HP has launched an open-sourced big data predictive analytics platform that it says will bring machine learning capability to Canadian companies.
The firm has launched HP Haven Predictive Analytics under its Haven big data banner. The new version of the software includes an enhanced version of R, the statistical modelling language commonly used in big data analytics. Distributed R enables developers to address large data sets distributed across multiple clusters, and to make calculations on them as a single entity.
The new version of R is syntactically the same as the old one, and can work with the same tools, such as R Studio, the popular R programming interface. There are additional extensions to the system for use with the distributed data, though, said Sunil Venkayala, senior technical product manager for the Big Data Business Group within HP Software.
“We initially started looking at what language they should start to implement, and found R as the language with a lot of mindshare among scientists,” he said. “One of the core strengths of R is its community. There are almost two million users and six thousand packages developed in R. But R wasn’t designed to scale, originally.”
Distributed R is the open sourced part of the product, but HP has designed it to work natively with Vertica, the proprietary analytics database that it purchased in 2011 and has since made a part of the Haven architecture. Vertica is a massively-parallel columnar database, designed for the kinds of SQL queries typically used in relational databases.
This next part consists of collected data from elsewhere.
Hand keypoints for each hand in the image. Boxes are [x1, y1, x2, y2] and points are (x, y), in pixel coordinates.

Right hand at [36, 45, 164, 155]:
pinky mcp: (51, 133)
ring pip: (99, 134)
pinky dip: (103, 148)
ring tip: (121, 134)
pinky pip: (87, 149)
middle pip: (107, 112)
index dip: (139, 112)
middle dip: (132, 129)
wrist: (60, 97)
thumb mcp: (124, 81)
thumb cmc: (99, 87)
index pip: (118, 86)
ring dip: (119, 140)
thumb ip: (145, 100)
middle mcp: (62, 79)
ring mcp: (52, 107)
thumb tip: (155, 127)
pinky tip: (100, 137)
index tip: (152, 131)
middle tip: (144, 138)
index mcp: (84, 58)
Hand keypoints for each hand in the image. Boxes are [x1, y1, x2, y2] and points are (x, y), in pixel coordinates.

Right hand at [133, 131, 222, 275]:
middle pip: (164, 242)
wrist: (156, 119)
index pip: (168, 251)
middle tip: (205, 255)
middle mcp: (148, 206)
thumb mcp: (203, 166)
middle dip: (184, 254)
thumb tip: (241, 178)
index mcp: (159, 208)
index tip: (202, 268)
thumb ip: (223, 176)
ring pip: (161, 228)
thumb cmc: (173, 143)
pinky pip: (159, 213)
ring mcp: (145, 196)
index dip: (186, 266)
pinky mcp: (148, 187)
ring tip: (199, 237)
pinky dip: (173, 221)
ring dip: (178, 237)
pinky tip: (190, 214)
HP has built native connectors between Vertica and Distributed R that enable developers to run Distributed R queries from within the database. They also provide the statistical language with fast access to data, executives said.
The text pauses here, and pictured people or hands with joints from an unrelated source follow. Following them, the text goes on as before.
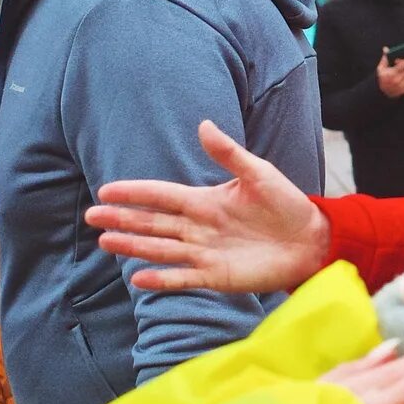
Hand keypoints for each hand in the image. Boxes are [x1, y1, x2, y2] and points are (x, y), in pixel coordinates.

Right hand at [88, 119, 331, 294]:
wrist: (311, 240)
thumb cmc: (286, 204)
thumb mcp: (258, 174)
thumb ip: (228, 154)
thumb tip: (202, 124)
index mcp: (205, 201)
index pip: (162, 195)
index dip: (135, 193)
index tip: (106, 190)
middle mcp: (199, 227)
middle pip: (153, 223)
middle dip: (123, 219)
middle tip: (92, 216)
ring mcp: (205, 253)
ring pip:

The increased scale of the Distributed R solution is what gives this latest software combination its predictive analytics capabilities. It can be used to identity trends in data scaling up to the Petabyte level, and then draw inferences about future developments, explains Venkayala. Standard R won’t scale beyond a certain number of records, he said, arguing that it simply isn’t enough for many predictive analytics and machine learning applications.
“In one of our healthcare customers, they have patient data with thousands of attributes and millions of transactions,” he said. “When they’re trying to build a model, running that model on the whole base of data is important because there might be false negatives. They want to use all of the data that they have. But with Standard R it’s not feasible.”
Although Distributed R is designed to integrate natively with Vertica, it isn’t yet honed to work with the HavenOnDemand solution that the company released in December that provided cloud-based big data analytics processing. This may be coming in the future, though. The company is working on an intelligent service bus that will tie together more closely the different Haven platforms, including IDLE, a processing system for unstructured data (such as text and social media posts).